What’s Next for Neurodiversity at Work
When managed, I know that my neurological differences help contribute to my best qualities as a person. In a supportive job that provides me with tools that work the way I do, my ADHD means I’m naturally focused and efficient with creative tasks, and that my constant stream of new ideas has an organized place to live. I also see my panics as a sometimes-side-effect to my valuable ability to thrive under real—not imagined—pressure every day.
There are benefits and talents in absolutely every variation of neurodiversity, and society is finally coming around to seeing it.

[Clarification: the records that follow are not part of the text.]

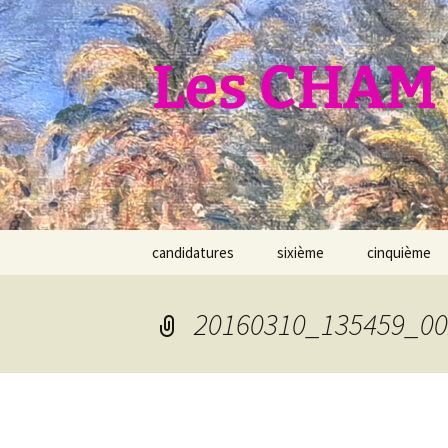
Aller
au
contenu
Les CHAM 
candidatures
sixième
cinquième
20160310_135459_00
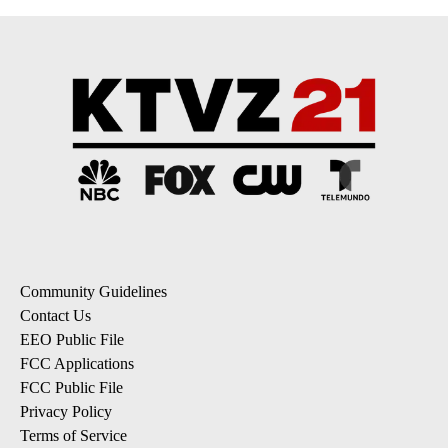
Community Guidelines
Contact Us
EEO Public File
FCC Applications
FCC Public File
Privacy Policy
Terms of Service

That thankfully includes in the workplace, which is why more and more companies must start implementing productivity tools, flexible work options, and a fresh mindset in leadership that reimagines what truly makes an employee a star.
One last thing—see this weird 3D rendering?
This is a myosin protein dragging an endorphin along a filament to the inner part of the brain’s parietal cortex, which creates happiness.
You’re looking at happiness.
At the end of the day, isn’t that what every brain wants?